## Given data
══════
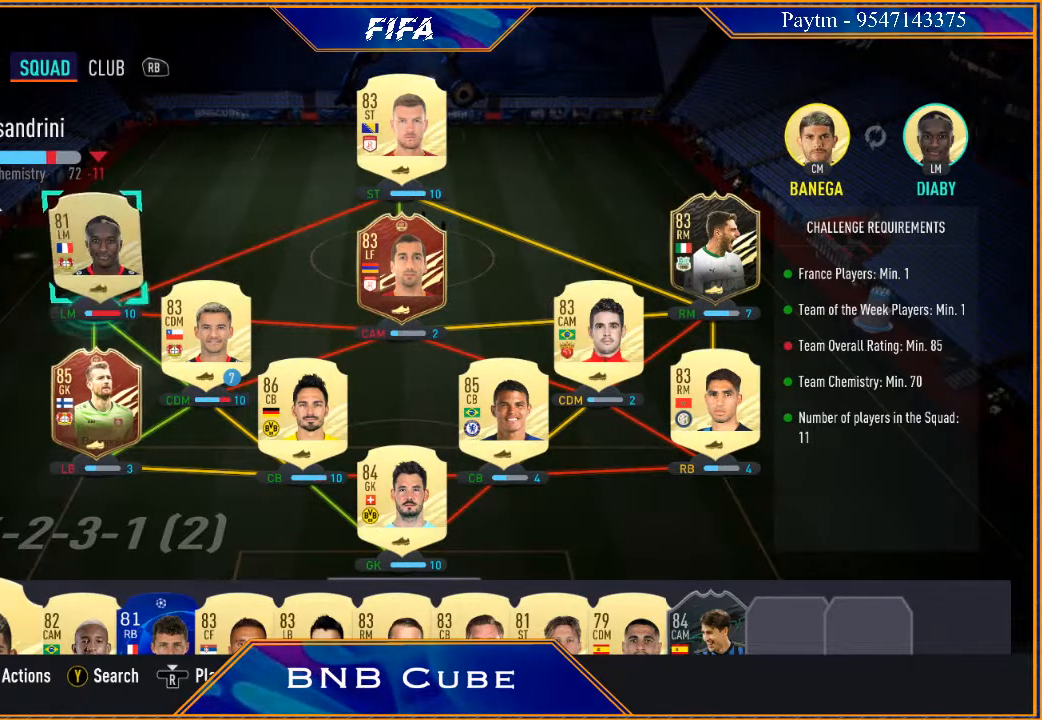
{"buttons": [], "left_stick": "center", "right_stick": "center", "events": []}
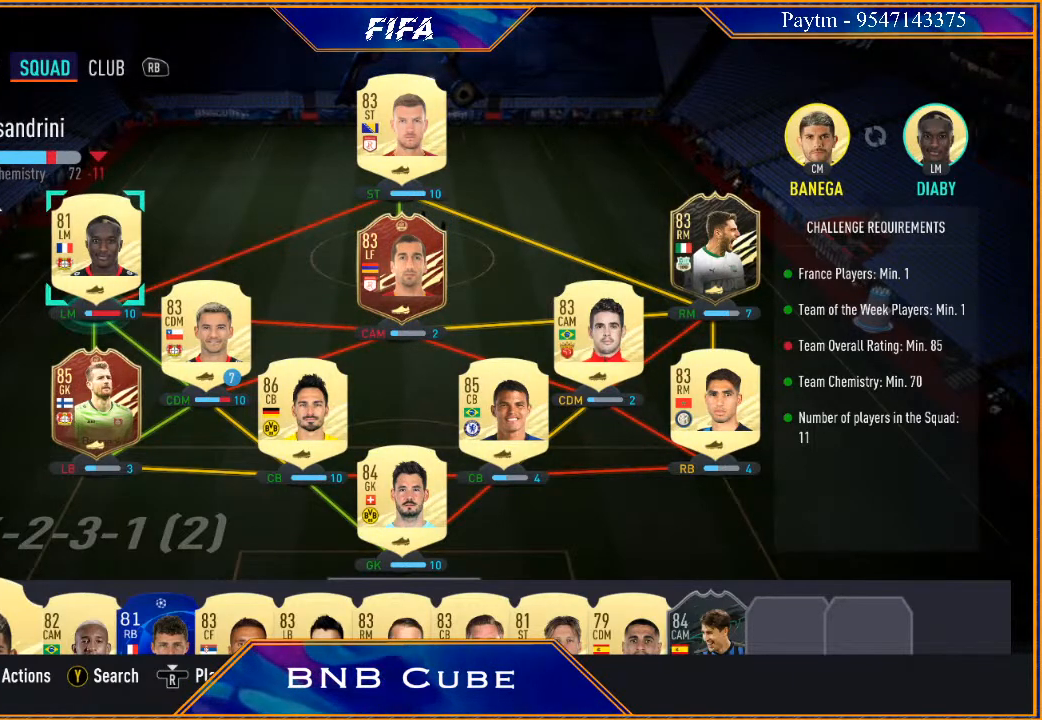
{"buttons": [], "left_stick": "right", "right_stick": "center", "events": [[167, "left_stick", "right"], [300, "left_stick", "center"], [433, "left_stick", "right"]]}
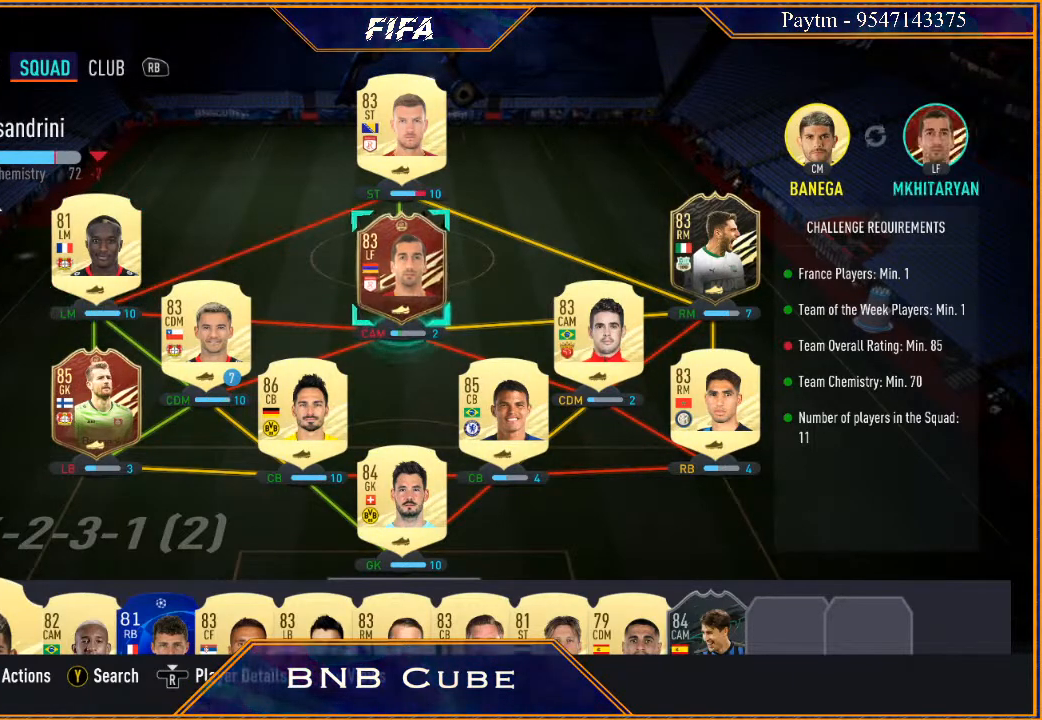
{"buttons": [], "left_stick": "left", "right_stick": "center", "events": [[67, "left_stick", "center"], [433, "left_stick", "left"]]}
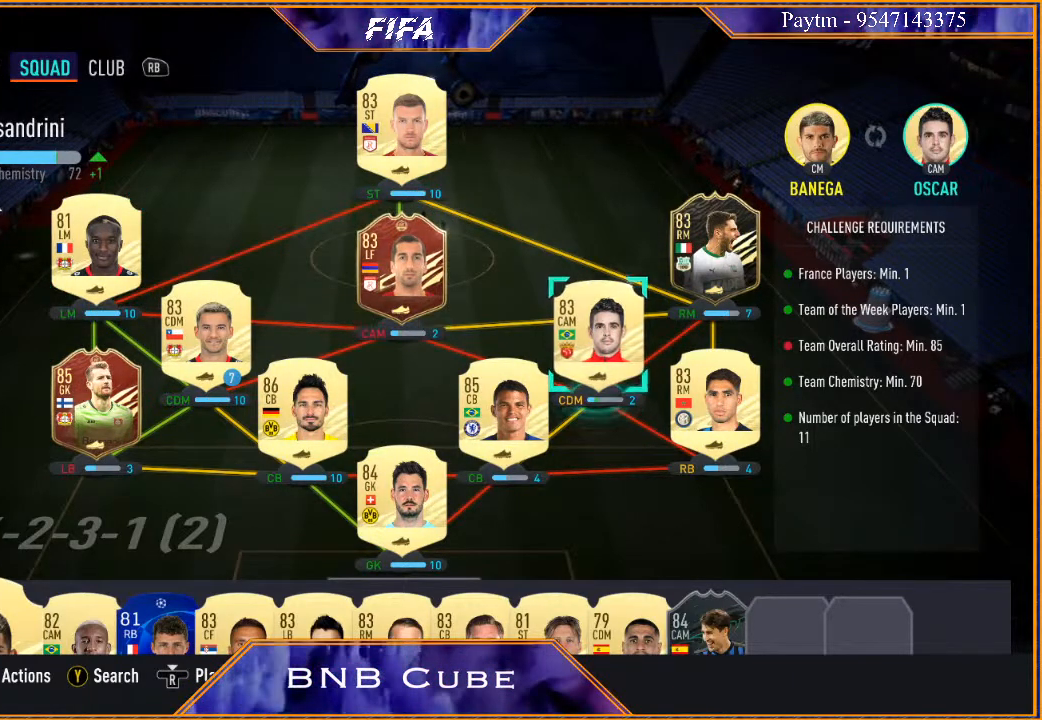
{"buttons": [], "left_stick": "right", "right_stick": "center", "events": [[67, "left_stick", "center"], [467, "left_stick", "right"]]}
══════
When you write out the material, keep every line exact and leave out each picture.

{"buttons": [], "left_stick": "center", "right_stick": "center", "events": []}
{"buttons": [], "left_stick": "right", "right_stick": "center", "events": [[167, "left_stick", "right"], [300, "left_stick", "center"], [433, "left_stick", "right"]]}
{"buttons": [], "left_stick": "left", "right_stick": "center", "events": [[67, "left_stick", "center"], [433, "left_stick", "left"]]}
{"buttons": [], "left_stick": "right", "right_stick": "center", "events": [[67, "left_stick", "center"], [467, "left_stick", "right"]]}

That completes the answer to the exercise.